While it is technically possible to bootstrap Rust from Guile and the 0.7 Rust compiler, you would need to recompile the Rust compiler about a hundred times. Each step takes hours, and you can't skip any steps because, like he said, 1.80 requires 1.79, 1.79 requires 1.78, and so on all the way back to 0.7. Even if fully automated, this bootstrap would take months.
Moreover, I believe the earlier versions of rustc only output LLVM, so you need to bootstrap a C++ compiler to compile LLVM anyway. If you have a C++ compiler, you might as well compile mrustc. Currently, mrustc only supports rustc 1.54, so you'd still have to compile through some 35 versions of it.
None of this is practical. The goal of Dozer (this project) is to be able to bootstrap a small C compiler, compile Dozer, and use it to directly compile the latest rustc. This gives you Rust right away without having to bootstrap C++ or anything else in between.
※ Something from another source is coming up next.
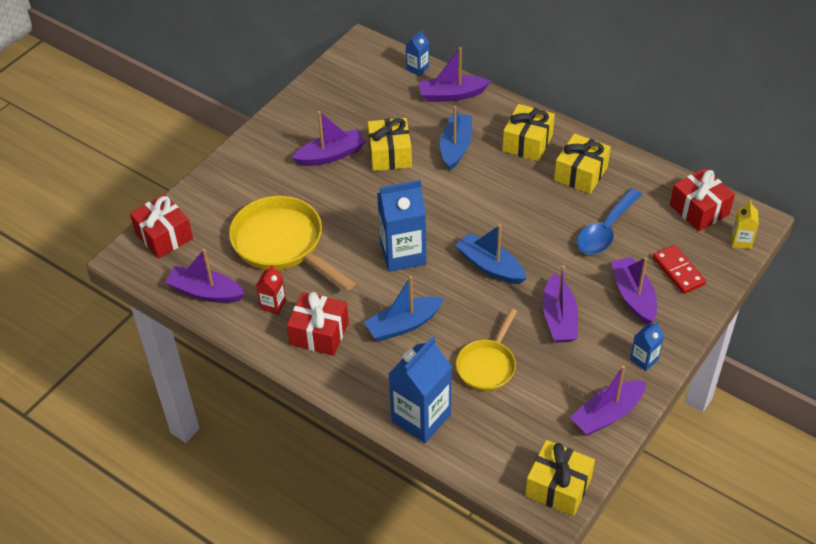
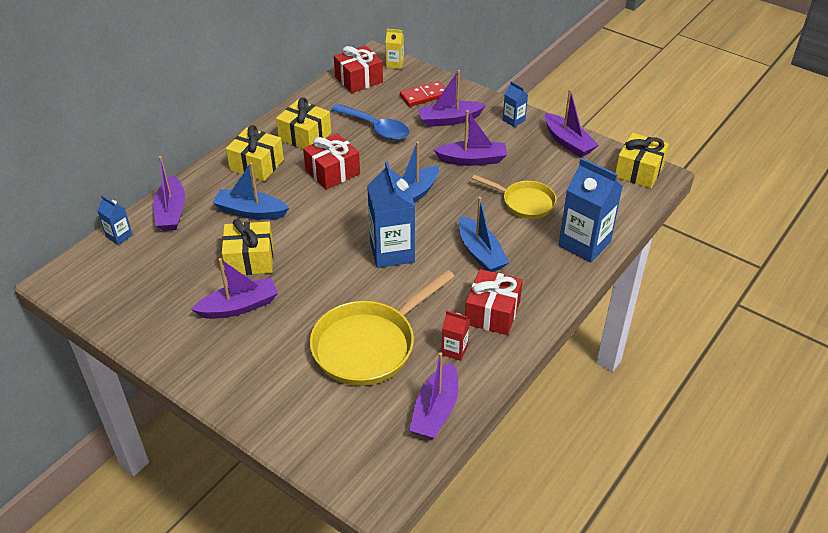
camera: 90 degrees left, 5 degrees down
(164, 236) = (344, 459): red gift -> red gift (332, 172)
(331, 155) = (239, 306): purple boat -> purple boat turned 90 degrees clockwise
This is accurate. I'm an OS/kernel developer and a colleague was given the task of porting rust to our OS. If I remember correctly, it did indeed take months. I don't think mrustc was an option at the time for reasons I don't recall, so he did indeed have to go all the way back to the very early versions and work his way through nearly all the intermediate versions. I had to do a similar thing porting java, although that wasn't quite as annoying as porting rust. I really do wish more language developers would provide a more practical way of bootstrapping their compilers like the article is describing/attempting. I've seen some that do a really good job. Others seem to assume only *nix and Windows exist, which has been pretty frustrating.
I'm curious as to why you need to bootstrap at all? Why not start with adding the OS/kernel as a target for cross-compilation and then cross-compile the compiler?
The article mentions that the Bootstrappable Builds folks don't allow pre-generated code in their processes, they always have to build or bootstrap it from the real source.
that's interesting! what kind of os did you write? it sounds like you didn't think supporting the linux system call interface was a good idea, or perhaps even feasible?
It's got a fairly linux like ABI, though we don't aim or care to be 1-1 compatible, and it has/requires our own custom interfaces. Porting most software that was written for linux is usually pretty easy. But we can't just run binaries compiled for linux on our stuff. So for languages that require a compiler written in its own language where they don't supply cross compilers or boot strapping compilers built with the lowest common denominator (usually c or c++), things can get a little trickier.
The current version of rustc may compile itself quickly, but remember, this is after nearly ten years of compiler optimizations. Older versions were much slower.
I seem to recall complaints that old rustc would take many hours to compile itself. Even if it takes on average, say, two hours to compile itself, that's well over a week to bootstrap all the way from 0.7 to present. You're right that months is probably an exaggeration, but I suspect it might take a fair bit longer than a week. The truth is probably somewhere in the middle, though I suppose there's no way to know without trying it.
> Moreover, I believe the earlier versions of rustc only output LLVM, so you need to bootstrap a C++ compiler to compile LLVM anyway. If you have a C++ compiler, you might as well compile mrustc. Currently, mrustc only supports rustc 1.54, so you'd still have to compile through some 35 versions of it.
Not sure I follow - isn't rustc still only a compiler frontend to LLVM, like clang is for C/C++? So if you have any version of rustc, haven't you at that point kind of "arrived" and started bootstrapping it on itself, meaning mission complete?
Ultimately from what I glean the answer really is just that this would be made nicer with Dozer, but I still wish this was explicitly stated by the author in the post. It's not like the drudgery of the ocaml route escapes me.